PADANGJAYA, RADARUTARA.ID - Aparat kepolisian menggelandang dua orang dugaan pelaku pencurian Tandan Buah Segar (TBS) kelapa sawit milik PT. SIL Ketahun ke Mapolres Bengkulu Utara.
Tindakan tegas ini dilakukan untuk memberikan efek jera bagi para pelaku dan mencegah terulangnya aksi serupa di wilayah perkebunan perusahaan.
Peristiwa pencurian terjadi pada Sabtu (11/4/2026) sekitar pukul 10.00 WIB di Sub Blok I1.45 Afdeling 4 PT. SIL Kebun Ketahun 1, Dusun Sebayur Jaya, Desa Air Sebayur, Kecamatan Pinang Raya, Kabupaten Bengkulu Utara.
Berdasarkan keterangan dari satuan pengamanan (Satpam) perusahaan, saat sedang melakukan patroli rutin, petugas melihat dua orang pria yang tengah membawa TBS kelapa sawit yang sudah dimasukkan ke dalam karung dan dibawa menggunakan sepeda motor.
BACA JUGA:Pasokan Buah Seret, Pabrik Sawit di Mukomuko Pangkas Tenaga Kerja
Kedua pelaku yang diketahui bernama IS dan RA, yang merupakan warga Air Sebayur, langsung ditanyai asal-usul TBS tersebut.
“Saat ditanyakan, kedua pelaku mengakui bahwa TBS kelapa sawit itu hasil curian dari kebun milik PT. SIL,” ujar Kanit Reskrim Polsek Padang Jaya, IPDA Richard David, kepada wartawan, Minggu (12/4/2026).
Setelah pengakuan tersebut, pelaku beserta barang bukti berupa beberapa karung berisi TBS dan satu unit sepeda motor langsung diamankan.
Mereka terlebih dahulu dibawa ke kantor PT. Sandabi Indah Lestari Lubuk Banyau untuk proses administrasi internal perusahaan, sebelum akhirnya diserahkan ke Polres Bengkulu Utara guna pemrosesan hukum lebih lanjut.

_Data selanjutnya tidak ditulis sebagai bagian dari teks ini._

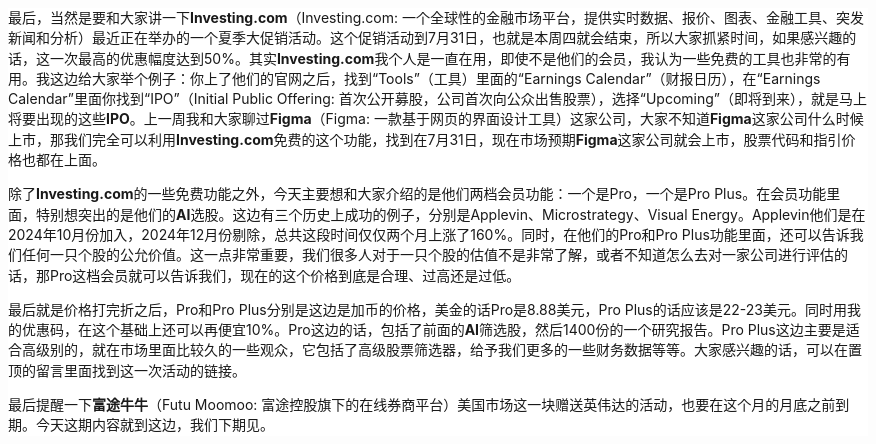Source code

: 最后，当然是要和大家讲一下**Investing.com**（Investing.com: 一个全球性的金融市场平台，提供实时数据、报价、图表、金融工具、突发新闻和分析）最近正在举办的一个夏季大促销活动。这个促销活动到7月31日，也就是本周四就会结束，所以大家抓紧时间，如果感兴趣的话，这一次最高的优惠幅度达到50%。其实**Investing.com**我个人是一直在用，即使不是他们的会员，我认为一些免费的工具也非常的有用。我这边给大家举个例子：你上了他们的官网之后，找到“Tools”（工具）里面的“Earnings Calendar”（财报日历），在“Earnings Calendar”里面你找到“IPO”（Initial Public Offering: 首次公开募股，公司首次向公众出售股票），选择“Upcoming”（即将到来），就是马上将要出现的这些**IPO**。上一周我和大家聊过**Figma**（Figma: 一款基于网页的界面设计工具）这家公司，大家不知道**Figma**这家公司什么时候上市，那我们完全可以利用**Investing.com**免费的这个功能，找到在7月31日，现在市场预期**Figma**这家公司就会上市，股票代码和指引价格也都在上面。

除了**Investing.com**的一些免费功能之外，今天主要想和大家介绍的是他们两档会员功能：一个是Pro，一个是Pro Plus。在会员功能里面，特别想突出的是他们的**AI**选股。这边有三个历史上成功的例子，分别是Applevin、Microstrategy、Visual Energy。Applevin他们是在2024年10月份加入，2024年12月份剔除，总共这段时间仅仅两个月上涨了160%。同时，在他们的Pro和Pro Plus功能里面，还可以告诉我们任何一只个股的公允价值。这一点非常重要，我们很多人对于一只个股的估值不是非常了解，或者不知道怎么去对一家公司进行评估的话，那Pro这档会员就可以告诉我们，现在的这个价格到底是合理、过高还是过低。

最后就是价格打完折之后，Pro和Pro Plus分别是这边是加币的价格，美金的话Pro是8.88美元，Pro Plus的话应该是22-23美元。同时用我的优惠码，在这个基础上还可以再便宜10%。Pro这边的话，包括了前面的**AI**筛选股，然后1400份的一个研究报告。Pro Plus这边主要是适合高级别的，就在市场里面比较久的一些观众，它包括了高级股票筛选器，给予我们更多的一些财务数据等等。大家感兴趣的话，可以在置顶的留言里面找到这一次活动的链接。

最后提醒一下**富途牛牛**（Futu Moomoo: 富途控股旗下的在线券商平台）美国市场这一块赠送英伟达的活动，也要在这个月的月底之前到期。今天这期内容就到这边，我们下期见。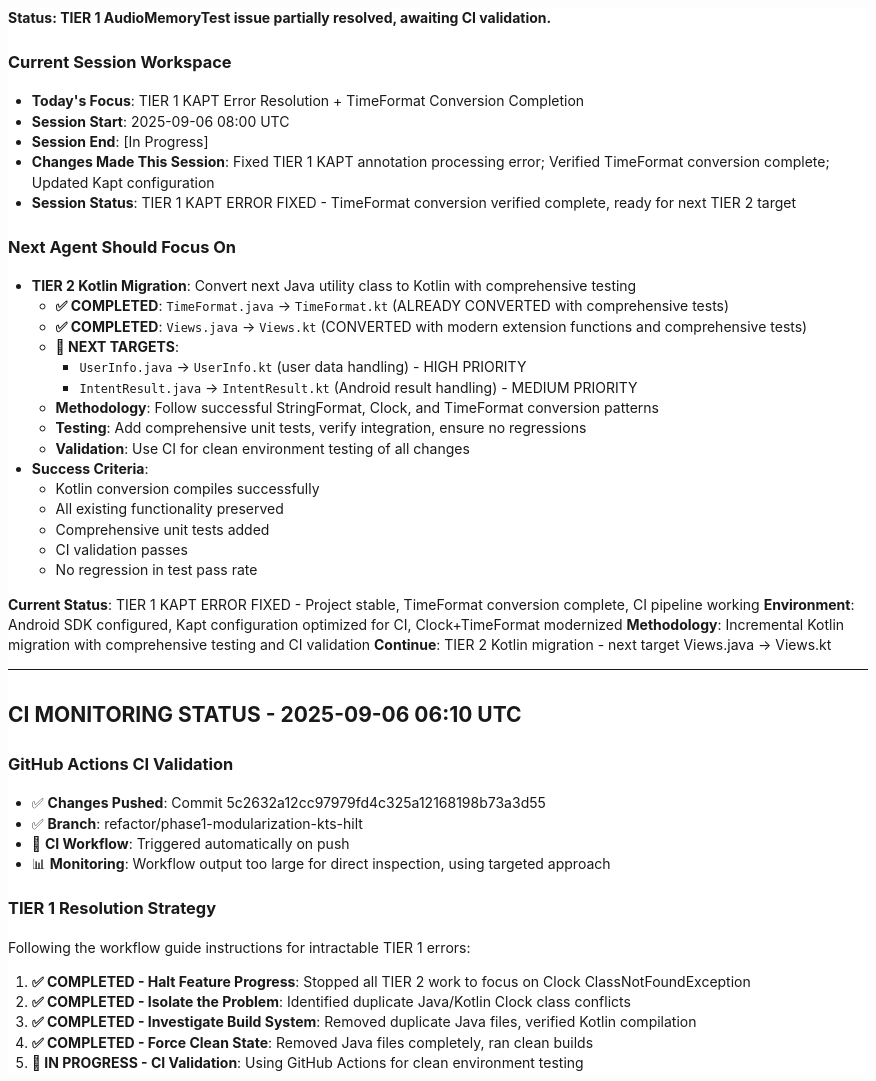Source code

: **Status: TIER 1 AudioMemoryTest issue partially resolved, awaiting CI validation.**

### Current Session Workspace
- **Today's Focus**: TIER 1 KAPT Error Resolution + TimeFormat Conversion Completion
- **Session Start**: 2025-09-06 08:00 UTC
- **Session End**: [In Progress]
- **Changes Made This Session**: Fixed TIER 1 KAPT annotation processing error; Verified TimeFormat conversion complete; Updated Kapt configuration
- **Session Status**: TIER 1 KAPT ERROR FIXED - TimeFormat conversion verified complete, ready for next TIER 2 target

### Next Agent Should Focus On
- **TIER 2 Kotlin Migration**: Convert next Java utility class to Kotlin with comprehensive testing
  - **✅ COMPLETED**: `TimeFormat.java` → `TimeFormat.kt` (ALREADY CONVERTED with comprehensive tests)
  - **✅ COMPLETED**: `Views.java` → `Views.kt` (CONVERTED with modern extension functions and comprehensive tests)
  - **🎯 NEXT TARGETS**:
    - `UserInfo.java` → `UserInfo.kt` (user data handling) - HIGH PRIORITY
    - `IntentResult.java` → `IntentResult.kt` (Android result handling) - MEDIUM PRIORITY
  - **Methodology**: Follow successful StringFormat, Clock, and TimeFormat conversion patterns
  - **Testing**: Add comprehensive unit tests, verify integration, ensure no regressions
  - **Validation**: Use CI for clean environment testing of all changes
- **Success Criteria**:
  - Kotlin conversion compiles successfully
  - All existing functionality preserved
  - Comprehensive unit tests added
  - CI validation passes
  - No regression in test pass rate

**Current Status**: TIER 1 KAPT ERROR FIXED - Project stable, TimeFormat conversion complete, CI pipeline working
**Environment**: Android SDK configured, Kapt configuration optimized for CI, Clock+TimeFormat modernized
**Methodology**: Incremental Kotlin migration with comprehensive testing and CI validation
**Continue**: TIER 2 Kotlin migration - next target Views.java → Views.kt

---

## CI MONITORING STATUS - 2025-09-06 06:10 UTC

### GitHub Actions CI Validation
- ✅ **Changes Pushed**: Commit 5c2632a12cc97979fd4c325a12168198b73a3d55
- ✅ **Branch**: refactor/phase1-modularization-kts-hilt  
- 🔄 **CI Workflow**: Triggered automatically on push
- 📊 **Monitoring**: Workflow output too large for direct inspection, using targeted approach

### TIER 1 Resolution Strategy
Following the workflow guide instructions for intractable TIER 1 errors:

1. **✅ COMPLETED - Halt Feature Progress**: Stopped all TIER 2 work to focus on Clock ClassNotFoundException
2. **✅ COMPLETED - Isolate the Problem**: Identified duplicate Java/Kotlin Clock class conflicts
3. **✅ COMPLETED - Investigate Build System**: Removed duplicate Java files, verified Kotlin compilation
4. **✅ COMPLETED - Force Clean State**: Removed Java files completely, ran clean builds
5. **🔄 IN PROGRESS - CI Validation**: Using GitHub Actions for clean environment testing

BACA JUGA:Berondol Sawit Hingga Aktivitas Sungai Rawan, Camat XIV Minta Warga Waspada
Kapolsek Padang Jaya, AKP Nopriyanti melalui Kanit Reskrimnya, IPDA Richard David menegaskan bahwa langkah tegas ini merupakan bagian dari upaya kepolisian dalam memberikan efek jera kepada pelaku tindak pidana pencurian, khususnya di area perkebunan kelapa sawit.
Richard menambahkan, tindak pidana pencurian selama ini menjadi masalah utama kasus pencurian TBS dan meresahkan perusahaan.
“Upaya ini sebagai efek jera, agar tindak pidana pencurian tidak terulang kembali. Pelaku harus bertanggung jawab atas perbuatannya,” tegasnya.
Hingga berita ini diturunkan, kedua pelaku masih menjalani pemeriksaan intensif di Polres Bengkulu Utara guna penyelidikan atas dugaan tindak pidana pencurian.